Born and raised in Singapore, he worked for several years in the government in Singapore. Additionally, he has been part of several start-ups from public-service platforms to decentralized AI platforms. He loves animals and has spent time volunteering with the Animal Concerns Research and Education Society (Singapore) and the Animal Care Center of NYC (ACC).
Mariana Zarpellon BA
Mariana Zarpellon graduated from Universidade Federal do Paraná with a bachelor’s degree in Social Sciences, majoring in Anthropology and Archaeology. During her studies, she worked at the university’s archaeological laboratory (CEPA) and did fieldwork with the people living at an abandoned construction site at her hometown in Brazil. Throughout the four years in which the research took place, many topics were brought up by the relation she stablished with her interlocutors, such as homelessness, statelessness, substance dependency and social marginalization. The field research eventually led to the production of an ethnographic film called Fala de Mim, which was later evaluated in her graduation monograph.
She has a previous bachelor’s degree in Social Communication and has worked as a photographer since 2008.

[Dataset entries]
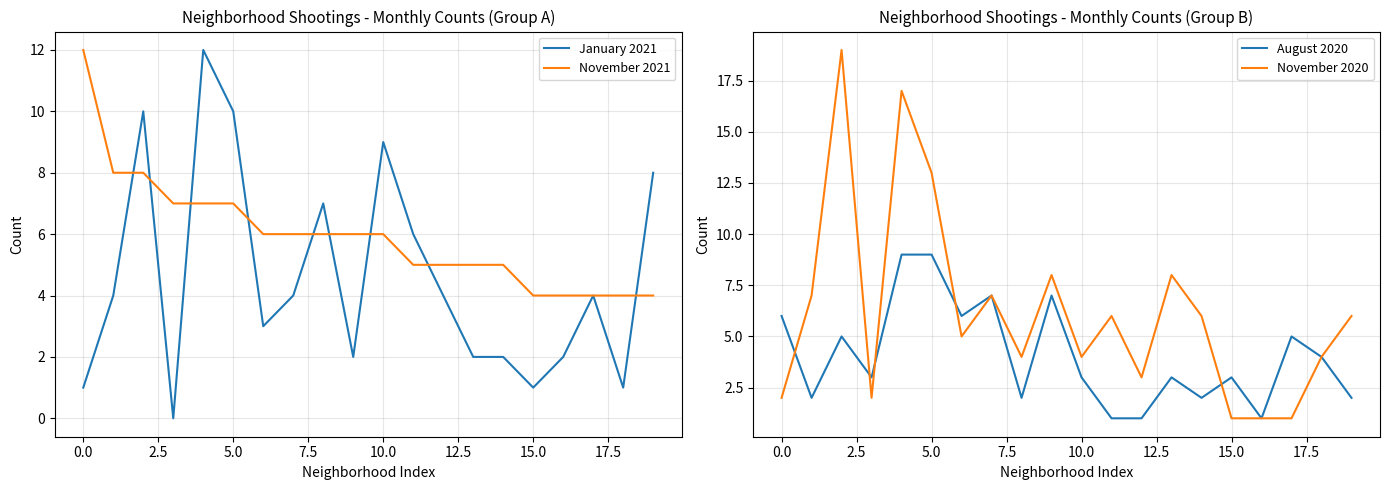

Reading left to right, transcribe all the data shown in this chart.

January 2021: 1	4	10	0	12	10	3	4	7	2	9	6	4	2	2	1	2	4	1	8
November 2021: 12	8	8	7	7	7	6	6	6	6	6	5	5	5	5	4	4	4	4	4
August 2020: 6	2	5	3	9	9	6	7	2	7	3	1	1	3	2	3	1	5	4	2
November 2020: 2	7	19	2	17	13	5	7	4	8	4	6	3	8	6	1	1	1	4	6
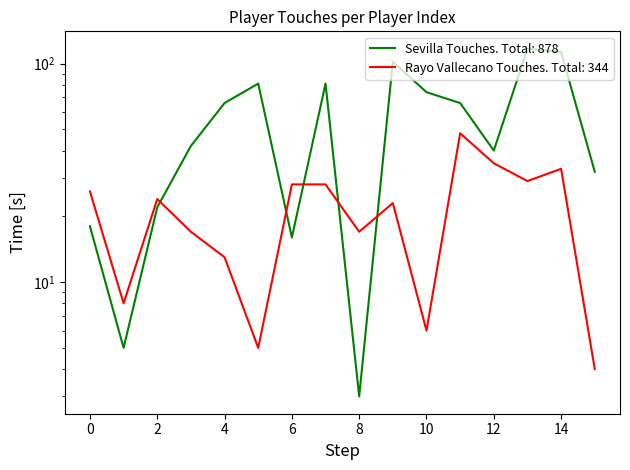

Count the number of data series in this chart.

2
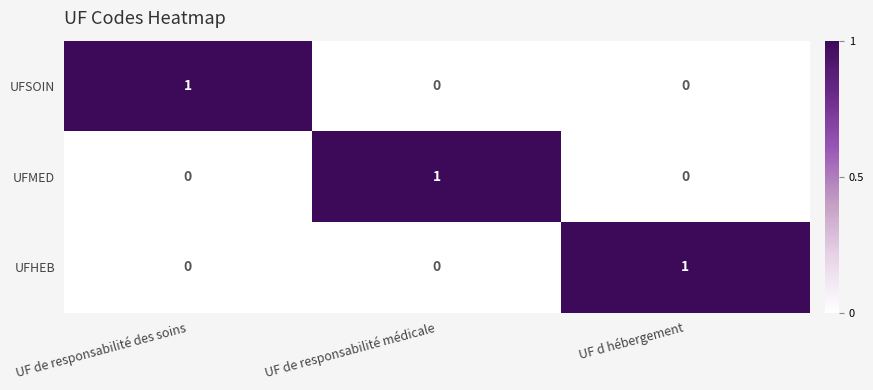

True or false: UFHEB has a value of 0 at UF de responsabilité des soins.

True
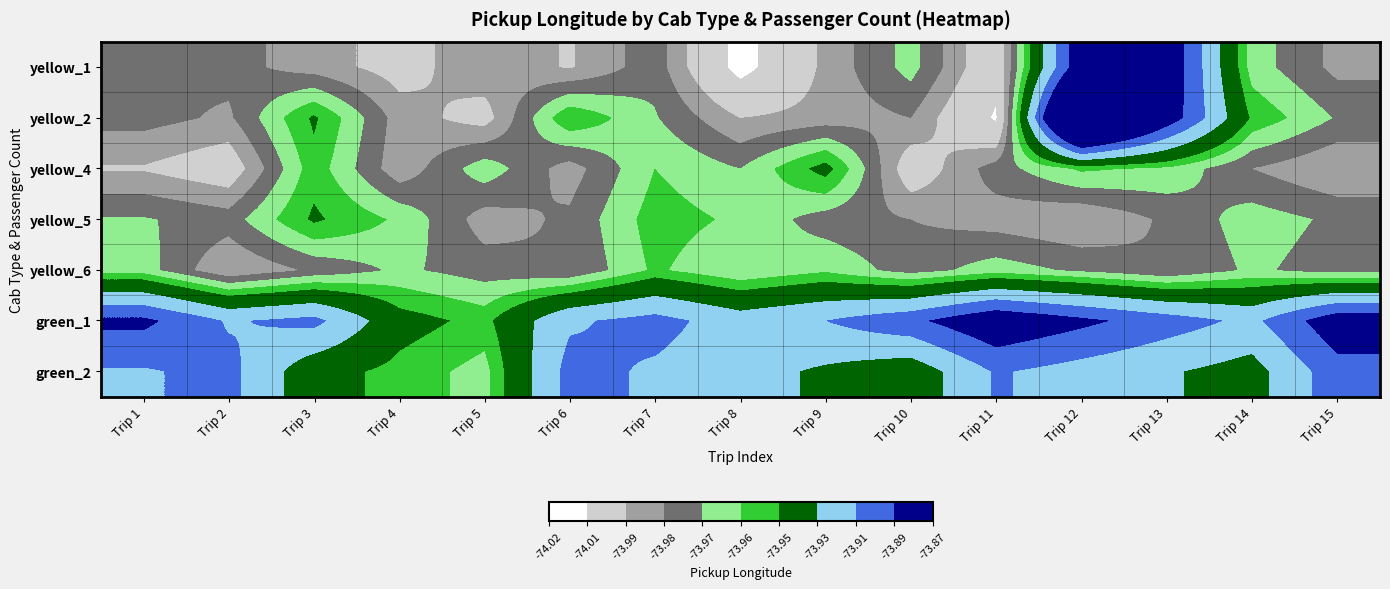

Reading right to left, list all the values displayed in this chart.

yellow_1: Trip 15=-74.0	Trip 14=-74.0	Trip 13=-73.9	Trip 12=-73.9	Trip 11=-74.0	Trip 10=-74.0	Trip 9=-74.0	Trip 8=-74.0	Trip 7=-74.0	Trip 6=-74.0	Trip 5=-74.0	Trip 4=-74.0	Trip 3=-74.0	Trip 2=-74.0	Trip 1=-74.0
yellow_2: Trip 15=-74.0	Trip 14=-74.0	Trip 13=-73.9	Trip 12=-73.8	Trip 11=-74.0	Trip 10=-74.0	Trip 9=-74.0	Trip 8=-74.0	Trip 7=-74.0	Trip 6=-74.0	Trip 5=-74.0	Trip 4=-74.0	Trip 3=-73.9	Trip 2=-74.0	Trip 1=-74.0
yellow_4: Trip 15=-74.0	Trip 14=-74.0	Trip 13=-74.0	Trip 12=-74.0	Trip 11=-74.0	Trip 10=-74.0	Trip 9=-73.9	Trip 8=-74.0	Trip 7=-74.0	Trip 6=-74.0	Trip 5=-74.0	Trip 4=-74.0	Trip 3=-74.0	Trip 2=-74.0	Trip 1=-74.0
yellow_5: Trip 15=-74.0	Trip 14=-74.0	Trip 13=-74.0	Trip 12=-74.0	Trip 11=-74.0	Trip 10=-74.0	Trip 9=-74.0	Trip 8=-74.0	Trip 7=-74.0	Trip 6=-74.0	Trip 5=-74.0	Trip 4=-74.0	Trip 3=-73.9	Trip 2=-74.0	Trip 1=-74.0
yellow_6: Trip 15=-74.0	Trip 14=-74.0	Trip 13=-74.0	Trip 12=-74.0	Trip 11=-74.0	Trip 10=-74.0	Trip 9=-74.0	Trip 8=-74.0	Trip 7=-74.0	Trip 6=-74.0	Trip 5=-74.0	Trip 4=-74.0	Trip 3=-74.0	Trip 2=-74.0	Trip 1=-74.0
green_1: Trip 15=-73.9	Trip 14=-73.9	Trip 13=-73.9	Trip 12=-73.9	Trip 11=-73.9	Trip 10=-73.9	Trip 9=-73.9	Trip 8=-73.9	Trip 7=-73.9	Trip 6=-73.9	Trip 5=-74.0	Trip 4=-73.9	Trip 3=-73.9	Trip 2=-73.9	Trip 1=-73.9
green_2: Trip 15=-73.9	Trip 14=-73.9	Trip 13=-73.9	Trip 12=-73.9	Trip 11=-73.9	Trip 10=-73.9	Trip 9=-73.9	Trip 8=-73.9	Trip 7=-73.9	Trip 6=-73.9	Trip 5=-74.0	Trip 4=-74.0	Trip 3=-73.9	Trip 2=-73.9	Trip 1=-73.9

• [EXERCISES]:
(A) Copy the portion of the biographical text running from "Born and raised" to "of NYC (ACC).".
(B) In the listing, reproduce the lines from the line with "Count the number" to the line with "Reading right to", replacing "chart" with "graph" and keeping everything else the same. Leave the pictures out of your answer.

• [RESPONSES BY ITEM NUMBER]:
(A)
Born and raised in Singapore, he worked for several years in the government in Singapore. Additionally, he has been part of several start-ups from public-service platforms to decentralized AI platforms. He loves animals and has spent time volunteering with the Animal Concerns Research and Education Society (Singapore) and the Animal Care Center of NYC (ACC).

(B)
Count the number of data series in this graph.

2

True or false: UFHEB has a value of 0 at UF de responsabilité des soins.

True

Reading right to left, list all the values displayed in this graph.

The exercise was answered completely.